## To do:
When a line contains the string "middle", it counts once; give the total of such lines in the entries below and nothing else.

=== Section Start ===

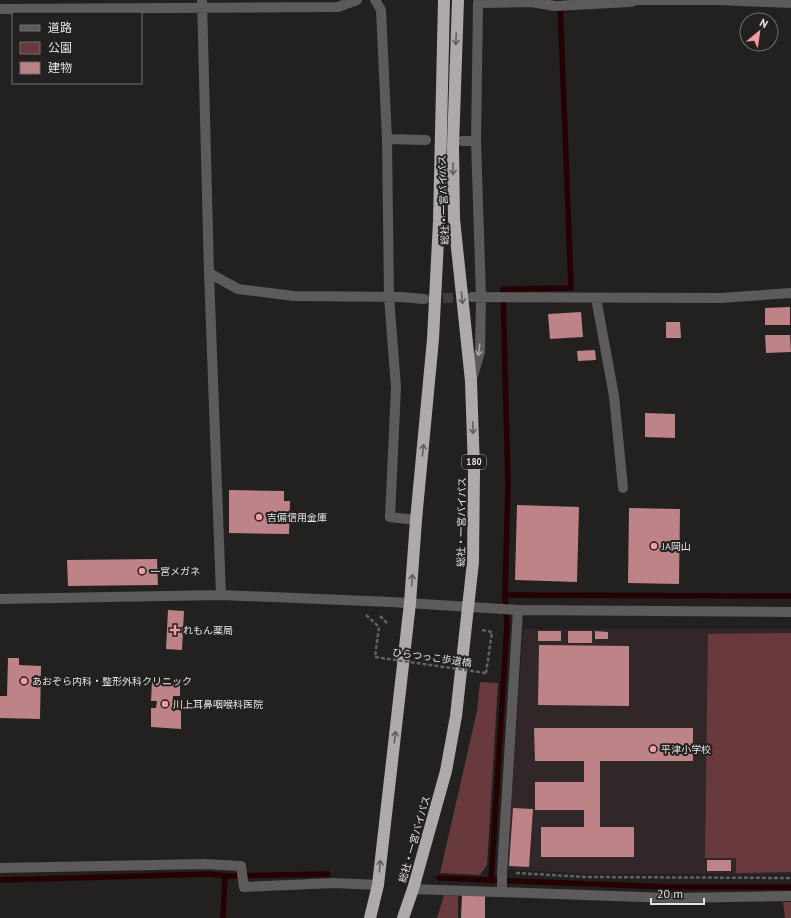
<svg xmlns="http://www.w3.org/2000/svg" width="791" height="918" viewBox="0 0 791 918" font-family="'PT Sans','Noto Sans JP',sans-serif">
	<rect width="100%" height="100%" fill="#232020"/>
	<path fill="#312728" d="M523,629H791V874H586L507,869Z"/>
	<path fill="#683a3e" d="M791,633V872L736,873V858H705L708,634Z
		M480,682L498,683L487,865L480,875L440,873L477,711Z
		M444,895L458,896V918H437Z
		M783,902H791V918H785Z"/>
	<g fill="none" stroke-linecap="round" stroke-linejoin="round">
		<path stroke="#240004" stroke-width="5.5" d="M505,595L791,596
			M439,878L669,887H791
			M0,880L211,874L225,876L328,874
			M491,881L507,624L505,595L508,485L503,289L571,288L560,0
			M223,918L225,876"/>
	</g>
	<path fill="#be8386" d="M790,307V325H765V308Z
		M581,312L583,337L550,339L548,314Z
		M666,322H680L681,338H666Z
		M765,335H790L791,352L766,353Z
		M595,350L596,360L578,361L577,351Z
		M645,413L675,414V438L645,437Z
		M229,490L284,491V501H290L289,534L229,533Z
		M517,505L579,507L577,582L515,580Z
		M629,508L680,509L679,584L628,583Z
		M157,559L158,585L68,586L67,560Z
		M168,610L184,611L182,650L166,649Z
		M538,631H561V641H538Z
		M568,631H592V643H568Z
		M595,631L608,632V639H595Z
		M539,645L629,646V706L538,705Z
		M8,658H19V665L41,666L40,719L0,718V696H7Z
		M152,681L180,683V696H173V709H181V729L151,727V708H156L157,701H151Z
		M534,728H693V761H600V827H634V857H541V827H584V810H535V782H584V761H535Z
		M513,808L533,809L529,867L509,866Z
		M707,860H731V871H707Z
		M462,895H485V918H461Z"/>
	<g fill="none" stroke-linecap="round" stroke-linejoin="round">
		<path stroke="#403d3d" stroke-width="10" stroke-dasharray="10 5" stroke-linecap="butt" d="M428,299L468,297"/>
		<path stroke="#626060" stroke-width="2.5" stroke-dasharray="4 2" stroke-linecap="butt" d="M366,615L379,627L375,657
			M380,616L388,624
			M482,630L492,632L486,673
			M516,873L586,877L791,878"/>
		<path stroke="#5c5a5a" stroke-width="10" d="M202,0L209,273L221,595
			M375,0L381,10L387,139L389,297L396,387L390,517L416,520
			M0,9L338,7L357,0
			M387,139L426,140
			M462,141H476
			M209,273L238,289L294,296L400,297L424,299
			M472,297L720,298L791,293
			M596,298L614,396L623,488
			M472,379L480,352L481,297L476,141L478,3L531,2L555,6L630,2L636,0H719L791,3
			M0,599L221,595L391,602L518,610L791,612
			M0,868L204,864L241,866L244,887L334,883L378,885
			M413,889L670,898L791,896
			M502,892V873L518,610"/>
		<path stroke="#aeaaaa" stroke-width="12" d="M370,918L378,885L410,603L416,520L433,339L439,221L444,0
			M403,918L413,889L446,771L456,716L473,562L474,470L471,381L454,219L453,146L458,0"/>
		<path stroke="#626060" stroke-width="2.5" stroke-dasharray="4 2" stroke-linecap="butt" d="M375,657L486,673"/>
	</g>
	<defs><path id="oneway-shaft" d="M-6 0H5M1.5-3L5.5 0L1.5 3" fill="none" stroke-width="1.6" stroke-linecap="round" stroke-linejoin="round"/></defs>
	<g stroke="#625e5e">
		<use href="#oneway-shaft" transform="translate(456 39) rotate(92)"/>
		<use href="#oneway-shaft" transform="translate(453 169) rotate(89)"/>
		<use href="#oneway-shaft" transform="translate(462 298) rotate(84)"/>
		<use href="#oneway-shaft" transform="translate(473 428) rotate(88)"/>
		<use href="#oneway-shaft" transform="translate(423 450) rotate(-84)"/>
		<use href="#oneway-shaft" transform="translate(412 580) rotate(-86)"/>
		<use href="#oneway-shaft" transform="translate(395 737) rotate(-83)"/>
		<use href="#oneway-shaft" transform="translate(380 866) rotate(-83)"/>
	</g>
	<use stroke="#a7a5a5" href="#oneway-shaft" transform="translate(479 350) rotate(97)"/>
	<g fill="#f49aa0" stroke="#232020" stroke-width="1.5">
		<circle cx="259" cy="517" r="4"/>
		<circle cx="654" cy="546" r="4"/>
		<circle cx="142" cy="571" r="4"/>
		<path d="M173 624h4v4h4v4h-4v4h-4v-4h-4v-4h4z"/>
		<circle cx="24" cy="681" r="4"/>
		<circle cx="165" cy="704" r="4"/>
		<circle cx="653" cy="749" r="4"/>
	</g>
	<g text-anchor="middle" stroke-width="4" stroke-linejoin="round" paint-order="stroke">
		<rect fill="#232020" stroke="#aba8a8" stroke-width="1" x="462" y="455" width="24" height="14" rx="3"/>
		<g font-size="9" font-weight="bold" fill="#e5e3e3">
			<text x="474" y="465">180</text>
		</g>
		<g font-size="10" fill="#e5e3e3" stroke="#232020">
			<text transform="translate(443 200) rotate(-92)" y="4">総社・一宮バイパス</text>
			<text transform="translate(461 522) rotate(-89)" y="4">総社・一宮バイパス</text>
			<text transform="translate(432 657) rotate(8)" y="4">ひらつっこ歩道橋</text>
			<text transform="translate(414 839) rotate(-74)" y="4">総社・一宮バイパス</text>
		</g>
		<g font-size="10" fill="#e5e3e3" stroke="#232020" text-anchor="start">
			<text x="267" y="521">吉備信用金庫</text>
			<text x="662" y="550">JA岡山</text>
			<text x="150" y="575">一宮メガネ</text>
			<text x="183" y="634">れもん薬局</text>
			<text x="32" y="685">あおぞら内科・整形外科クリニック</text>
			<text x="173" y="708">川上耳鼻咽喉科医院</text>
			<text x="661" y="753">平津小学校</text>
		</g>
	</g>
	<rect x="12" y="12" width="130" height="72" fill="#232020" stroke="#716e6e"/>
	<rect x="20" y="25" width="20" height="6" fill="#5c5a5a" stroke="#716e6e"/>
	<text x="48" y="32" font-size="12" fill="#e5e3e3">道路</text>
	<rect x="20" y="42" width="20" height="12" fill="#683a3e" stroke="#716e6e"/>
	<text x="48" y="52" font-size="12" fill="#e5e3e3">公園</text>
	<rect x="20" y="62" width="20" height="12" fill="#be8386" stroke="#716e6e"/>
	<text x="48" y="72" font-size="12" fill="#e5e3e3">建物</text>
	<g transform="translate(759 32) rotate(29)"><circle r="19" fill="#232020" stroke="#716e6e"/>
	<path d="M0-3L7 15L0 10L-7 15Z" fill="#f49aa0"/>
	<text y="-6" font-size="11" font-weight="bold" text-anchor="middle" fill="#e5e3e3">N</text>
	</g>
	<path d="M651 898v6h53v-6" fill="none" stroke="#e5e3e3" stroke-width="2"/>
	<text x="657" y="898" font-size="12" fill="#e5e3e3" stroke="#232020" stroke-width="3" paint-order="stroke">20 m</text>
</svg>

=== Section End ===
=== Section Start ===

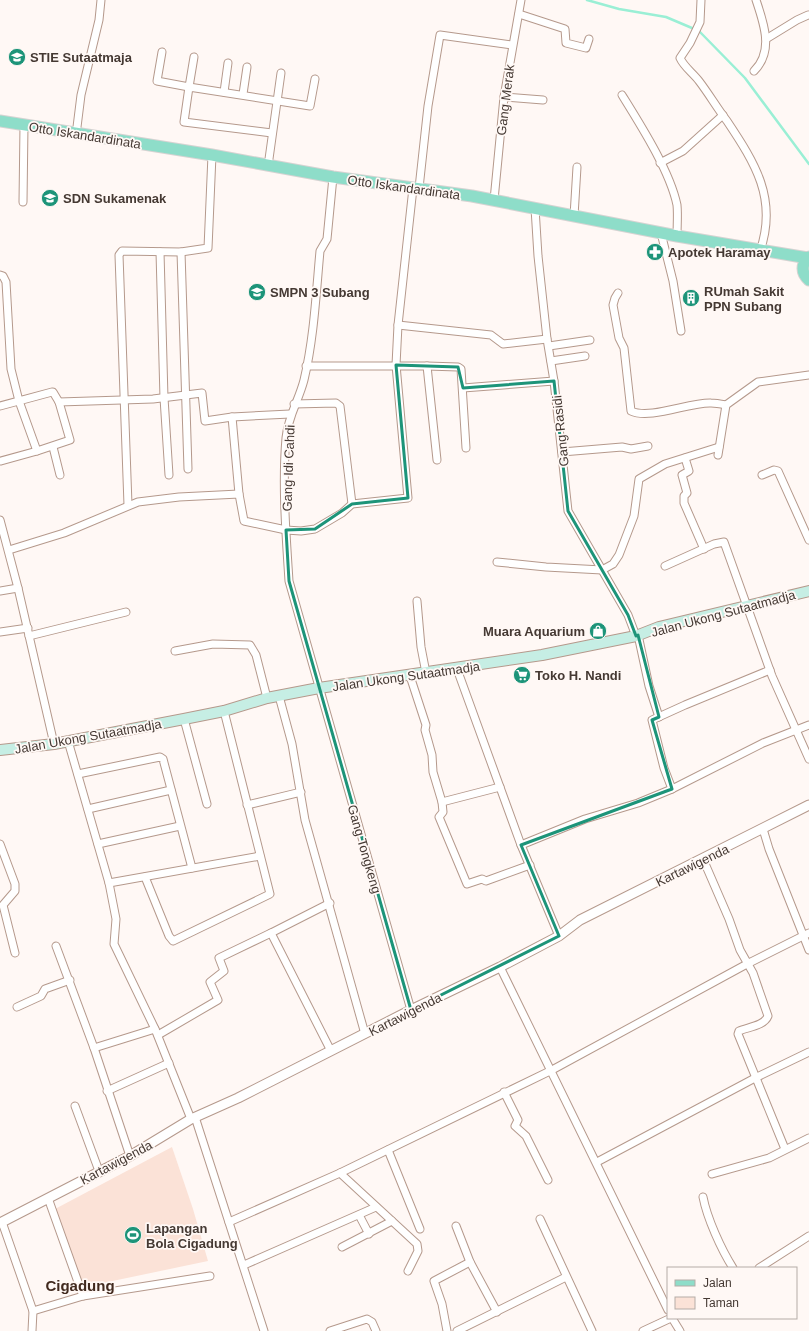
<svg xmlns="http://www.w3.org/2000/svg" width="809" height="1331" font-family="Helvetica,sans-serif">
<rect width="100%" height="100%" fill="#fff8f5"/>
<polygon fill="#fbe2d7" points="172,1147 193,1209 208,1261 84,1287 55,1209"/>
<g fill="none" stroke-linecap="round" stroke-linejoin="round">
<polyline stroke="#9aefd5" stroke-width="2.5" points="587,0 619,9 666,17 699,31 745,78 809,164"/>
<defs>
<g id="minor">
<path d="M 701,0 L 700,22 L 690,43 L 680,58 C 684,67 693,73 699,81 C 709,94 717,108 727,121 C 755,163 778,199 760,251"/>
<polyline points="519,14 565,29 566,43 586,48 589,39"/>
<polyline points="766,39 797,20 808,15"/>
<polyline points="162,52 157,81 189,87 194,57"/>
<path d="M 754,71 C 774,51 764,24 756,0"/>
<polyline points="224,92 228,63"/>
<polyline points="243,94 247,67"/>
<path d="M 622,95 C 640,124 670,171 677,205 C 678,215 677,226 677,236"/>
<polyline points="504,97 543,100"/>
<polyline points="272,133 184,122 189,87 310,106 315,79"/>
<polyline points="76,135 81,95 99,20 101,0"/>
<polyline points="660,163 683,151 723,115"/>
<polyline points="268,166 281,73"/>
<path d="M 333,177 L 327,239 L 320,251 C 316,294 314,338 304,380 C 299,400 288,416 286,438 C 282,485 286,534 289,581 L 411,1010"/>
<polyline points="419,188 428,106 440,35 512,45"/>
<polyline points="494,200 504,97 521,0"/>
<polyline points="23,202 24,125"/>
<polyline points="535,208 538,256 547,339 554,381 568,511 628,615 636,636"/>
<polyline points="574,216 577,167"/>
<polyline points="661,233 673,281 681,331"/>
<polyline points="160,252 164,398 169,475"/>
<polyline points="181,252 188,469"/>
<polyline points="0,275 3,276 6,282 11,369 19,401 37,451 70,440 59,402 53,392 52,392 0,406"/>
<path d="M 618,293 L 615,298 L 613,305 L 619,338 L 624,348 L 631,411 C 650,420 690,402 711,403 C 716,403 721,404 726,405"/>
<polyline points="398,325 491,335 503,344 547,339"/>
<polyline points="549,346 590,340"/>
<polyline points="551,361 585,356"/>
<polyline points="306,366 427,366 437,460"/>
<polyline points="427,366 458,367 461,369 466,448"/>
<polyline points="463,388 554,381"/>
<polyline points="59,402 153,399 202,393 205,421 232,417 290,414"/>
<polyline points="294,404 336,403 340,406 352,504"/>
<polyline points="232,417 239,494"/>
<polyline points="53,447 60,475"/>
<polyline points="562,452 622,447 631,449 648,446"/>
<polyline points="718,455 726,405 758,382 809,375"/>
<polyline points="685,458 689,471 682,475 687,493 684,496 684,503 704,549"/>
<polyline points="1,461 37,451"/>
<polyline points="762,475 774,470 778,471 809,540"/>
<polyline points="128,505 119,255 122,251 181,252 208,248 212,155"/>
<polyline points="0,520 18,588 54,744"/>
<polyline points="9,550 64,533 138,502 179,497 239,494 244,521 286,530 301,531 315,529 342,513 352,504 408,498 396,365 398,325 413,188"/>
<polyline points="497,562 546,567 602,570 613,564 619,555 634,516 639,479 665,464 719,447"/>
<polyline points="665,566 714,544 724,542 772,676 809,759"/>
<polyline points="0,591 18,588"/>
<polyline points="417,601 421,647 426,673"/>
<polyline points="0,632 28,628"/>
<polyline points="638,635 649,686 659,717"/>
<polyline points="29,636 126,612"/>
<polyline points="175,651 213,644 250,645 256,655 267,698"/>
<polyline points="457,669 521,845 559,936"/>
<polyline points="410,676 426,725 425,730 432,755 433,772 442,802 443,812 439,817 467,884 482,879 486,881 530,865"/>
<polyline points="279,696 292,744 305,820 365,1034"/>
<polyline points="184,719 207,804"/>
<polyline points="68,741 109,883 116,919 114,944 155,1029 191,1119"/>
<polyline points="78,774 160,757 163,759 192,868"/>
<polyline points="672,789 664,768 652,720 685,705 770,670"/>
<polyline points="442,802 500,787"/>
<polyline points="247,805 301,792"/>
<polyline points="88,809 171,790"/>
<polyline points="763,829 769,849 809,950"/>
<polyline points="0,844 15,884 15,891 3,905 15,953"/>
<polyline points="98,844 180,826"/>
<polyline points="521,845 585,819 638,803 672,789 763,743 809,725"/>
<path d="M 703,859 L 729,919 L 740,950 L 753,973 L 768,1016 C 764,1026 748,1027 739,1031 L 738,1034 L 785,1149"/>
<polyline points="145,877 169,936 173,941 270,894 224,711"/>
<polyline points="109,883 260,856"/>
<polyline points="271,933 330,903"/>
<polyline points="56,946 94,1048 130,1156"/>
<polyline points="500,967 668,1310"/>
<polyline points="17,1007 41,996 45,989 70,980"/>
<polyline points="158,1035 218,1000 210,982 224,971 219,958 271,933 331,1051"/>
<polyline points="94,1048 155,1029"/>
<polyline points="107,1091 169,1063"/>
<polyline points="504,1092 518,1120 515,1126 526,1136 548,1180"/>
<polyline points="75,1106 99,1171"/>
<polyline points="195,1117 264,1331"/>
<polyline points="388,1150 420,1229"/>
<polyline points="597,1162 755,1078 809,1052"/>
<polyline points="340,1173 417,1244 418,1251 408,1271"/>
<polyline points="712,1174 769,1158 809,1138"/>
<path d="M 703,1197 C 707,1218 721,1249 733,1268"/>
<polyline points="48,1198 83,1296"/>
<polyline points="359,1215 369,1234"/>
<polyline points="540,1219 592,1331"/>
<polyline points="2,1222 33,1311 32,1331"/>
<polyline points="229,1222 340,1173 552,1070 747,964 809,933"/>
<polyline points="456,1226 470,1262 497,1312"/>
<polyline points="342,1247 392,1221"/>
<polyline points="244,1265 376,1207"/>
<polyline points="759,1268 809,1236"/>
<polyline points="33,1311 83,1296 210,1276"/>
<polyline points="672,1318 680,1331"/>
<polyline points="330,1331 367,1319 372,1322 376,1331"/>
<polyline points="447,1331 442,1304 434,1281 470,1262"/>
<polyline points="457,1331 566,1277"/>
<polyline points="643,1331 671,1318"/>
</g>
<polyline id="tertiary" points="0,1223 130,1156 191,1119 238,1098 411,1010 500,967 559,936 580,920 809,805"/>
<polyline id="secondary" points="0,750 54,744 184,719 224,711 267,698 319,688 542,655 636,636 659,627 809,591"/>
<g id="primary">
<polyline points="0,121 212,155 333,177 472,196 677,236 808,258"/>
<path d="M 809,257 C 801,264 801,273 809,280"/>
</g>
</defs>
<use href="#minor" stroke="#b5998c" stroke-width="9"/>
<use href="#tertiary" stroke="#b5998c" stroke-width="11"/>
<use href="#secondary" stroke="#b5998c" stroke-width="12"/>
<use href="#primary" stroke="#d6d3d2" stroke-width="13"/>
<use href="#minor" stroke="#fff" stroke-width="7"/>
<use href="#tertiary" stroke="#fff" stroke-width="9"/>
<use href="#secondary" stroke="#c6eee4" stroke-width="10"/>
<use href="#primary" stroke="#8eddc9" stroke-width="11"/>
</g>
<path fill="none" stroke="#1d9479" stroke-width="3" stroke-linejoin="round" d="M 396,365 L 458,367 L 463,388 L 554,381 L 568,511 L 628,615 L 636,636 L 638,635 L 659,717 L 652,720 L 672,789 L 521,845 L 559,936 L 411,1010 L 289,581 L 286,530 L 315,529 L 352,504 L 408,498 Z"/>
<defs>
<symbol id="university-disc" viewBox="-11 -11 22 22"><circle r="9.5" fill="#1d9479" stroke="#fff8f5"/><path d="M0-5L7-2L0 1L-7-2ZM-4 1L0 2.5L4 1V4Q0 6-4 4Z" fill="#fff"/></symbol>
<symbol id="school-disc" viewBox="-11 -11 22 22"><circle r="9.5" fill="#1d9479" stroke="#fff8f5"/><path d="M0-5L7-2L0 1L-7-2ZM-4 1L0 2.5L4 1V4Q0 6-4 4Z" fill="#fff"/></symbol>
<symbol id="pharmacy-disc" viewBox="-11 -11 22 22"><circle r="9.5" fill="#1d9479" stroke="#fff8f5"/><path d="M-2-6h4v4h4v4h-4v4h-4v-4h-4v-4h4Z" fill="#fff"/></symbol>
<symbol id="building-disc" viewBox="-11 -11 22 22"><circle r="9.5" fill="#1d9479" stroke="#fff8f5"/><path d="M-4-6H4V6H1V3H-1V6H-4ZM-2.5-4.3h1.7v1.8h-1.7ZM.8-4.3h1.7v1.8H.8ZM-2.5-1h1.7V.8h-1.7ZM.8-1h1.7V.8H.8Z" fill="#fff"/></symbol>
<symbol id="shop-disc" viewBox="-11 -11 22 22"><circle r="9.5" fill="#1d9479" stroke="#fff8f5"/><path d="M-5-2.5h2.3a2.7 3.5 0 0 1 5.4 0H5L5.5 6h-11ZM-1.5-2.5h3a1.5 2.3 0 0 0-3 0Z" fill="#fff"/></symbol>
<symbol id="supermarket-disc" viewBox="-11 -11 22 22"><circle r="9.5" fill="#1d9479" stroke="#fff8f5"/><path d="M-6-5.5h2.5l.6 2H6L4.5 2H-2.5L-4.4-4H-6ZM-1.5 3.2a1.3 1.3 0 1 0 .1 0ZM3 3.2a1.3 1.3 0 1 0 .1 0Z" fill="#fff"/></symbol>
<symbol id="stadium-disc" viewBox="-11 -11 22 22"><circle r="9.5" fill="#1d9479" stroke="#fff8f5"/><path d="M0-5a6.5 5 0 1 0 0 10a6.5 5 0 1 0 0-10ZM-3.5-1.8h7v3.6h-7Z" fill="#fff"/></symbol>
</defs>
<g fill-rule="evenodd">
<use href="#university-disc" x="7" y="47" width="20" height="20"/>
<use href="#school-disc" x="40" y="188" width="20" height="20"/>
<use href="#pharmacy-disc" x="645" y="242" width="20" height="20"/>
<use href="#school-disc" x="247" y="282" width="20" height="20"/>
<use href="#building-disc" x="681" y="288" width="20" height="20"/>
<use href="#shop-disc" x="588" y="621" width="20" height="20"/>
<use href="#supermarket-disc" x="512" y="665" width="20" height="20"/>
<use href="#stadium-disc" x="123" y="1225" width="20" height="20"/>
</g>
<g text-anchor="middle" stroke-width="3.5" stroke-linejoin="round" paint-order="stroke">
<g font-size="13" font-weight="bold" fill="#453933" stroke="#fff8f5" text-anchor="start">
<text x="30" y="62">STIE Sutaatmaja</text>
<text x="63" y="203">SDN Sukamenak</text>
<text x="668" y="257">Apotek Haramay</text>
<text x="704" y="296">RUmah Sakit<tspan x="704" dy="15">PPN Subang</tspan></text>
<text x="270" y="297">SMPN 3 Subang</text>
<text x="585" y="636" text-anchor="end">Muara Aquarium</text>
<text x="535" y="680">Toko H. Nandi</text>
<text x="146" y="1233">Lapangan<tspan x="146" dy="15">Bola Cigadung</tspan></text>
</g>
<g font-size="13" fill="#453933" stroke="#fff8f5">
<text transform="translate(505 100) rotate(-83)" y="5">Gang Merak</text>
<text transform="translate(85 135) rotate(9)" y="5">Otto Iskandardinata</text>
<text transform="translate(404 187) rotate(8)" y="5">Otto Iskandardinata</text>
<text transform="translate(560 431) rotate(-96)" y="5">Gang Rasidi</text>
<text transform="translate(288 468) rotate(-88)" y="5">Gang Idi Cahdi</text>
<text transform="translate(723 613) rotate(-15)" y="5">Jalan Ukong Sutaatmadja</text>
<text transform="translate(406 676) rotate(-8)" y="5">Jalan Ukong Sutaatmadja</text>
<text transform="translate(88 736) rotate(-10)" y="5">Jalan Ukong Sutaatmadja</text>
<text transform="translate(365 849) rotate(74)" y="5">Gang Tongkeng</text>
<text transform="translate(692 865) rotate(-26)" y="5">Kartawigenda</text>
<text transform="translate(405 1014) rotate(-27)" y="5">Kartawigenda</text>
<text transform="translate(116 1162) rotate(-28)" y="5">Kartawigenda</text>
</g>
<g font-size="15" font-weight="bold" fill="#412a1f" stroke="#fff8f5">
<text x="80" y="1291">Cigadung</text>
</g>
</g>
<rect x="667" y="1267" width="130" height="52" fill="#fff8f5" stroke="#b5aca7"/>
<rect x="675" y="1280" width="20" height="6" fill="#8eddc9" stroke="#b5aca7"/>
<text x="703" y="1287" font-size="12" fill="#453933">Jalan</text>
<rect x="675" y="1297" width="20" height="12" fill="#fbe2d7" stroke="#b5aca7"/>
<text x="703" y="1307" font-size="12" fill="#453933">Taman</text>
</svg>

=== Section End ===

## Problem solution:
3